# The task
Please answer these questions about the aquarium forum thread below:
(a) Which fish does mousey say can be aggressive?
(b) What price does Vivid-Dawn give for the 10 gallon aquariums sold at Petsmart?
(c) What temperature range does mlefev recommend keeping the containers at?

# Text passage
## begin
Buy the largest rubbermaid container you find. everything that is suitable for food, is suitable for fish.


----------



## mousey (Jan 18, 2005)

and swordtails can be aggressive.They might go after the betta and platty. I don't know about the minnows.


----------



## Vivid-Dawn (Jan 18, 2005)

At Petsmart, they sell 10 gallon aquariums for just $10. A'course, the filters are _also_ at least 10 dollars, along with heaters that are about that, too. The cheapest set-up you could get, buying stuff seperately, would be around $45. But it'd be a good investment - your fish would be way more happier! A tupperware tub could work, if it was also 10 gallons (or more).
You'd just barely be overstocked, but it wouldn't be a problem with the filter and weekly 10% water changes. Of course, then it would have to cycle... you could do that fishless, and keep them in the bucket another 3 weeks, or try it with them in the cycling tank... I had 3 fish (out of 10) survive my cycling ... I was new to this, and stupid, with the classic opinion "oh, they're just fish, put them in water and feed 'em and they'll be fine" ...riiiight LOL

Oh yeah, and don't put both bettas in the same tank. Put one in the tank/tub, and another maybe in another tub? Oddly enough, my Petsmart sells 2 1/2 gallon tanks for...get this!...$10 ;p Might as well just buy the bigger one!


----------



## sakurasilver (May 3, 2005)

i've taken in all your advice.... thanks a lot

my bettas are still liiving in jars and i recentely got an air pump for my bucket fish.... my platys and swordtails get along fine....i think...

the bettas blow bubbles... are they okay?


----------



## mlefev (Apr 19, 2005)

Bubbles are fine. You'll notice a thick net of them over their containers. This generally means that they're happy, healthy, and ready to mate. I would say though, if you notice your fish blowing an abnormally large amount of bubbles as compared to it's normal amount, keep an eye on him just to make sure he's not ill. When mine was getting ready to die he coated the whole top of my 10 gal with bubbles, which was odd for him (usually it was in about 3 inch patches). 

Of course, as small of containers as yours are in right now, I wouldn't be surprised if they could completely fill it with bubbles. Just be sure that with the water changes you scoop most of the bubbles out too. I don't know for certain, but I'm sure they have some waste-like byproduct.

But yes, rubbermaid, tupperware, or any other type of container that can hold a quart or 2 of liquid is a good environment. Even if you saw a sale and wanted to go larger...(lots of times places have sales on rather large "home-storage" containers, that would also be ok. Keep them at room temperature....73-79 degrees farenheit, and be sure when you switch out the water it's similar temp.


----------
## end
# Record excerpts
## begin
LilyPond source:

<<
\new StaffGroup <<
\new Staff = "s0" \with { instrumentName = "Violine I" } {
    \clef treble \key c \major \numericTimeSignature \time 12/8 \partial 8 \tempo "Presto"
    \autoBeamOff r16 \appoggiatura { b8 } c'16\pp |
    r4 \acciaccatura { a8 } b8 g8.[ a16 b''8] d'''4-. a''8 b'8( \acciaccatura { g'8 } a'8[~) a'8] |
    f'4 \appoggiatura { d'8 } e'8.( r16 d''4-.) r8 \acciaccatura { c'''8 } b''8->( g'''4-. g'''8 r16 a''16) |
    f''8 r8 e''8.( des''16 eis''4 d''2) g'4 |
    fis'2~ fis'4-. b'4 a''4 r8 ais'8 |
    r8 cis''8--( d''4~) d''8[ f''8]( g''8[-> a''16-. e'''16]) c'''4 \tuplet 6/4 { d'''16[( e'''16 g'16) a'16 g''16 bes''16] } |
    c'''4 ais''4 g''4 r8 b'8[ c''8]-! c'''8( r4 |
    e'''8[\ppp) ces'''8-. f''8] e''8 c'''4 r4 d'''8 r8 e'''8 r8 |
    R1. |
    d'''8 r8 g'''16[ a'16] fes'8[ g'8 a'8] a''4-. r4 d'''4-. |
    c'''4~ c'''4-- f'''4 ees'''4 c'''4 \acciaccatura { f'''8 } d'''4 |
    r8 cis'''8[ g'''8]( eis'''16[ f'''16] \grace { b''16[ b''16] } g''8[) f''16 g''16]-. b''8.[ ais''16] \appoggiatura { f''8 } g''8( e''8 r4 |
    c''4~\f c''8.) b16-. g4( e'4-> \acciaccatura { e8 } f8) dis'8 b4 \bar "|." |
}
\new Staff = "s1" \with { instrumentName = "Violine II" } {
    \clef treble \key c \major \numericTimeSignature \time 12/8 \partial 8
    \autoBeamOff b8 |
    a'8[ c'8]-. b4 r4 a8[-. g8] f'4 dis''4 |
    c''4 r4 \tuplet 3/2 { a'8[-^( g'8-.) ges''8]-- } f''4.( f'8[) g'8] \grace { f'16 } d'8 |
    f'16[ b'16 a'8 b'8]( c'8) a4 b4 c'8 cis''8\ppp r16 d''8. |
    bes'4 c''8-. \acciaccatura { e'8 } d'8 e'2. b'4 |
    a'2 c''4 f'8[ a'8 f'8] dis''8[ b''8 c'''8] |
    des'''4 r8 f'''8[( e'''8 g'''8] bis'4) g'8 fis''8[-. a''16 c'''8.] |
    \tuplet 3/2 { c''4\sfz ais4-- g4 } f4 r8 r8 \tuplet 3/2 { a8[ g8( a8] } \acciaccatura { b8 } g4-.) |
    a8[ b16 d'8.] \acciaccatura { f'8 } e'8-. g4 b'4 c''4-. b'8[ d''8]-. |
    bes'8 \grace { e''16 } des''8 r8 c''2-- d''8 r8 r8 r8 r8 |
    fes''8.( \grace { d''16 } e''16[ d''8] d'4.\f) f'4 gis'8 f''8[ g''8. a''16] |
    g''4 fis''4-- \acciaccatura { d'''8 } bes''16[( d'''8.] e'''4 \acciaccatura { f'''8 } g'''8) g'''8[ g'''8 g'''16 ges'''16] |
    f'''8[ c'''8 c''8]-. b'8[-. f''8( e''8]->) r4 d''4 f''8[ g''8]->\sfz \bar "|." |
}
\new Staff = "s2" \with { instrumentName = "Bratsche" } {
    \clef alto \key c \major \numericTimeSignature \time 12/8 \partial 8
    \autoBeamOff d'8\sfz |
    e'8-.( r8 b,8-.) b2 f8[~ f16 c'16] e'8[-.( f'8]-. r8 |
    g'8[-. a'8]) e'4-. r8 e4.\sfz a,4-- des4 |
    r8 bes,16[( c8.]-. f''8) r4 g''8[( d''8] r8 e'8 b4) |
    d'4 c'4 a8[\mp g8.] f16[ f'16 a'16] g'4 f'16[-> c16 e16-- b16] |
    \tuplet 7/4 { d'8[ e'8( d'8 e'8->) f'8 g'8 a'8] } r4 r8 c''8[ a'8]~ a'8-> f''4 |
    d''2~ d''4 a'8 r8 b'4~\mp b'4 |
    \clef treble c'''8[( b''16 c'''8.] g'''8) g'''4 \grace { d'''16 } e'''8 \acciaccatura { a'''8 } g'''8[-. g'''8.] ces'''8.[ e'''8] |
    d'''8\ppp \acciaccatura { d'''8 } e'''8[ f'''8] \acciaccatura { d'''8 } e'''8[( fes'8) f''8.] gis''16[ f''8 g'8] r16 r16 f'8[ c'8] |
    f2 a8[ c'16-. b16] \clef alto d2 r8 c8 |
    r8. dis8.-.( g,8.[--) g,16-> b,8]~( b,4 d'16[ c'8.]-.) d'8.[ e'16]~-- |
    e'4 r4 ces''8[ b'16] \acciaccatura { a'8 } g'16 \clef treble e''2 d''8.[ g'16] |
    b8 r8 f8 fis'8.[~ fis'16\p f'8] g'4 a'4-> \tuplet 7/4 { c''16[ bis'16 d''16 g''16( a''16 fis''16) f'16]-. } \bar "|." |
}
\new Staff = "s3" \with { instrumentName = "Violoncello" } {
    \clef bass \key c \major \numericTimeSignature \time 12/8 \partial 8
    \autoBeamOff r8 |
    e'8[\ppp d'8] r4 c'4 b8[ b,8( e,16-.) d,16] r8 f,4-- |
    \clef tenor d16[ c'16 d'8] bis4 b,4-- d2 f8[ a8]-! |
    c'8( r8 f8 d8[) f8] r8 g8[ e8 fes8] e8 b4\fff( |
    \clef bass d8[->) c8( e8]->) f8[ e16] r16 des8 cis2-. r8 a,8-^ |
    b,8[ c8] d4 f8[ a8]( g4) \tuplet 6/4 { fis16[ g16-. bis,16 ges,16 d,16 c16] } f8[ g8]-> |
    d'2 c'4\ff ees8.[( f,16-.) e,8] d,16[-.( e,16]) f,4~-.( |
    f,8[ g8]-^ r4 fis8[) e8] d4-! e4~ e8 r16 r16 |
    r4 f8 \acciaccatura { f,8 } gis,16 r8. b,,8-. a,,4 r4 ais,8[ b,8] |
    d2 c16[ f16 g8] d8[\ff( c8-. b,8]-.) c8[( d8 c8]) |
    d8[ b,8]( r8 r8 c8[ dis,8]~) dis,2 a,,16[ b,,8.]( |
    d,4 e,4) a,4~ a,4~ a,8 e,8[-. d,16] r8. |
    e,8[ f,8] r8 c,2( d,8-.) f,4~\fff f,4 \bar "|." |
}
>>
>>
## end
# Exercise response
(a) Swordtails.
(b) $10.
(c) 73–79 degrees Fahrenheit.